**STUDY MATERIAL**:
================

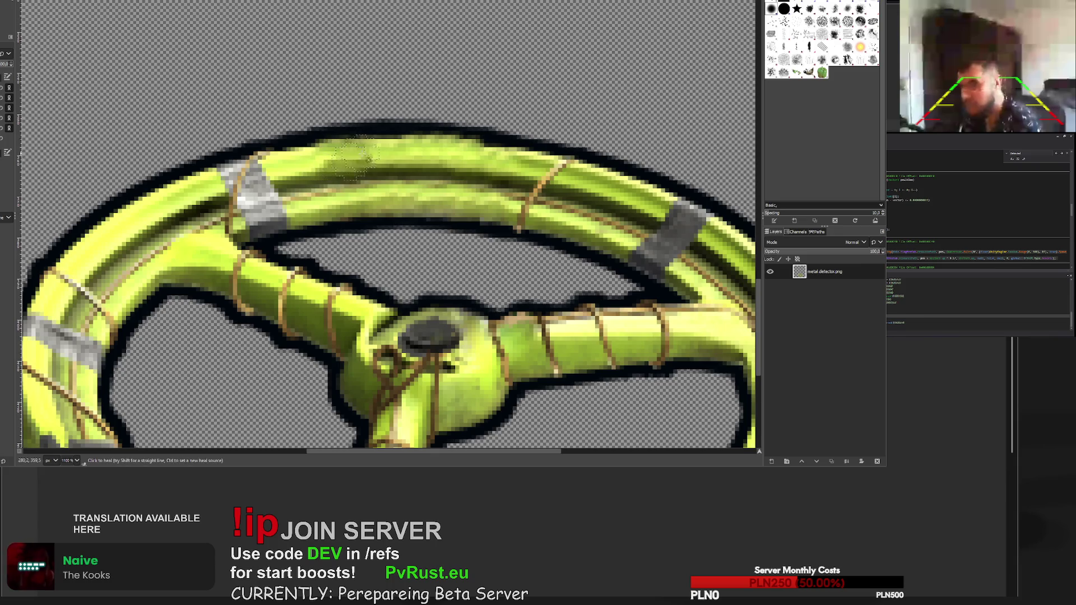
{"action": "left_click_drag", "start_coordinate": [421, 149], "coordinate": [496, 162]}
{"action": "key", "text": "ctrl+z"}
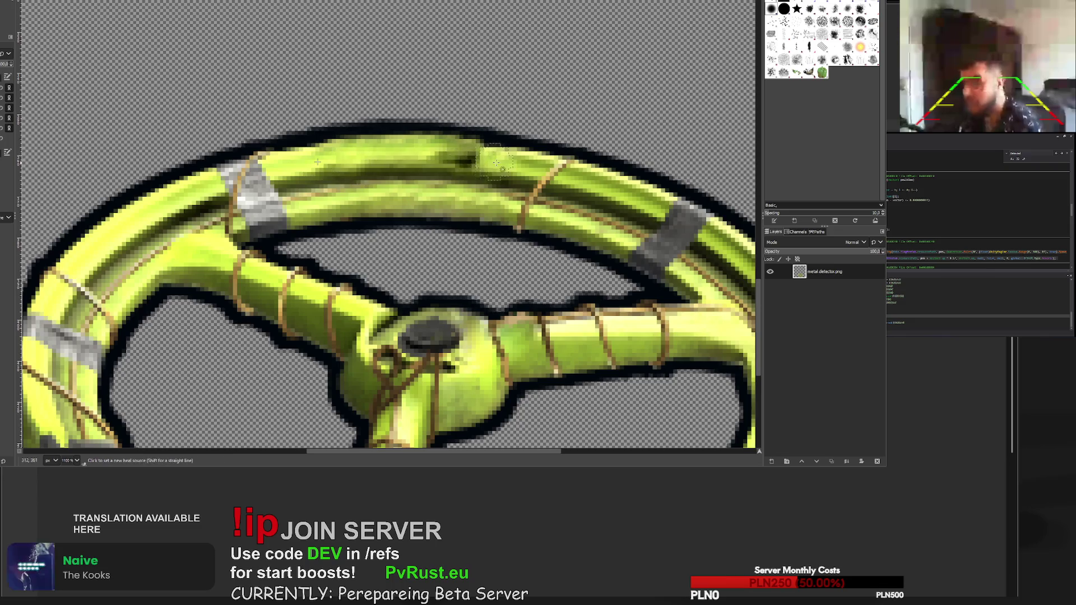
{"action": "scroll", "coordinate": [488, 179], "scroll_direction": "down", "scroll_amount": 5, "text": "ctrl"}
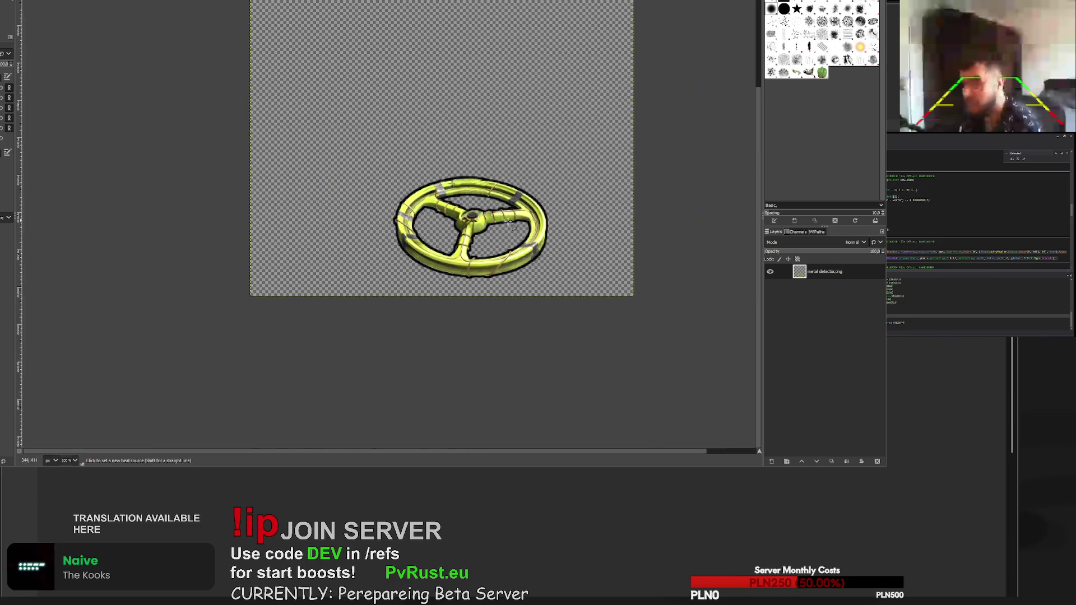
- Zoom in and repaint the black outline along the rim's top edge in one stroke
{"action": "scroll", "coordinate": [482, 196], "scroll_direction": "up", "scroll_amount": 8, "text": "ctrl"}
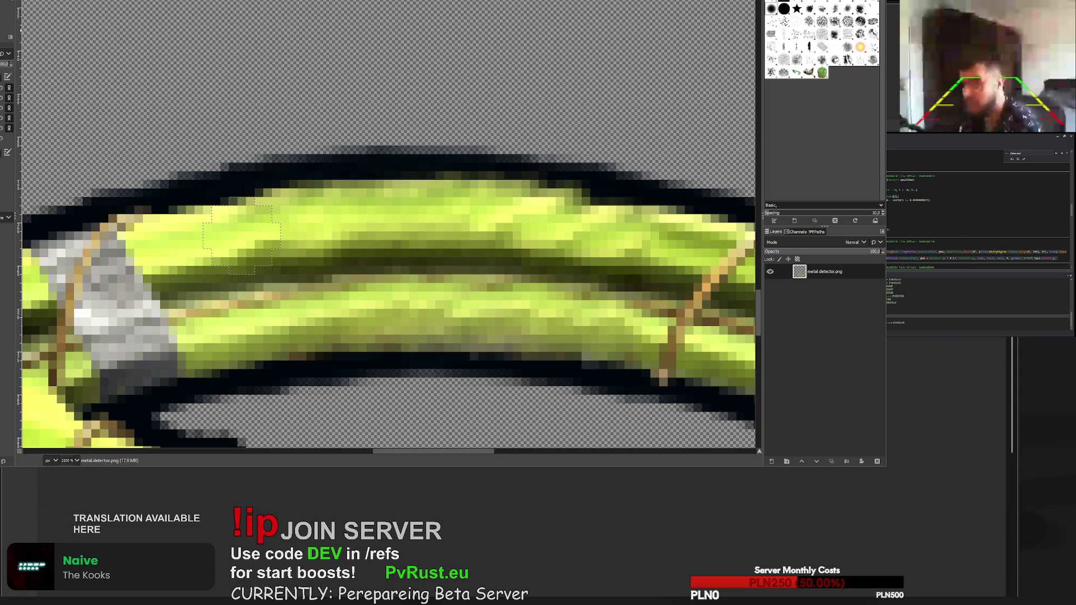
{"action": "scroll", "coordinate": [221, 144], "scroll_direction": "down", "scroll_amount": 3, "text": "ctrl"}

================

**PROBLEM REQUIREMENTS**: Copy, from the lines above, each one that holds "scroll".

**WRITTEN SOLUTION**:
{"action": "scroll", "coordinate": [488, 179], "scroll_direction": "down", "scroll_amount": 5, "text": "ctrl"}
{"action": "scroll", "coordinate": [482, 196], "scroll_direction": "up", "scroll_amount": 8, "text": "ctrl"}
{"action": "scroll", "coordinate": [221, 144], "scroll_direction": "down", "scroll_amount": 3, "text": "ctrl"}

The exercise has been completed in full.